Your instructions. Look below for the line containing "focal_35mm: 44"; from there, print each line exactly up to and including the line containing "focal_mm: 20", and stop.

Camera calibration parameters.
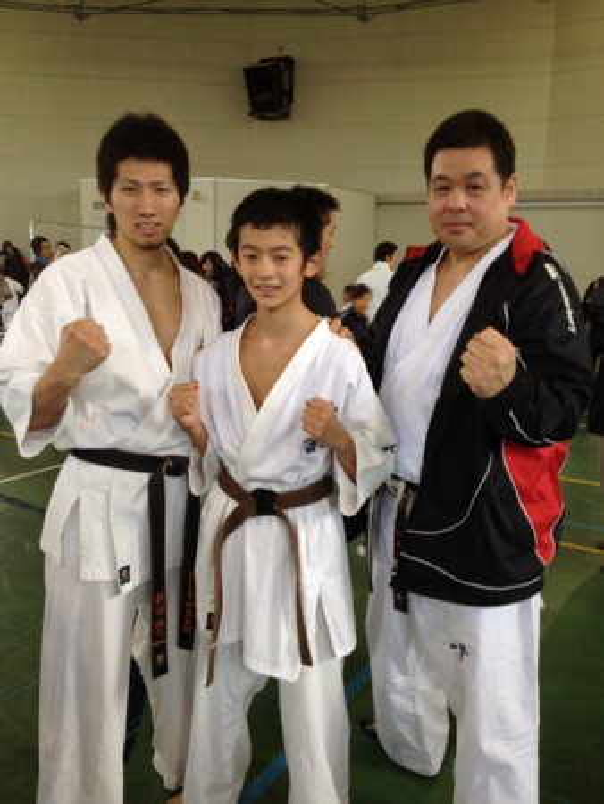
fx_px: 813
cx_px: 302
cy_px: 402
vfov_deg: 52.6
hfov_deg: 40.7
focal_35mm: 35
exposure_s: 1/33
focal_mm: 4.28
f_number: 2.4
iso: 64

--

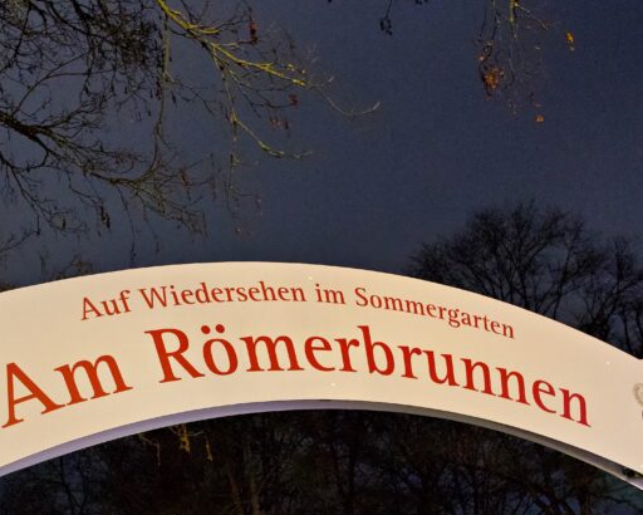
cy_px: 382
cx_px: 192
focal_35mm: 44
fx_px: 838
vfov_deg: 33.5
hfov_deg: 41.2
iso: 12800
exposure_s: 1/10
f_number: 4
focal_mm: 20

Task output.
focal_35mm: 44
fx_px: 838
vfov_deg: 33.5
hfov_deg: 41.2
iso: 12800
exposure_s: 1/10
f_number: 4
focal_mm: 20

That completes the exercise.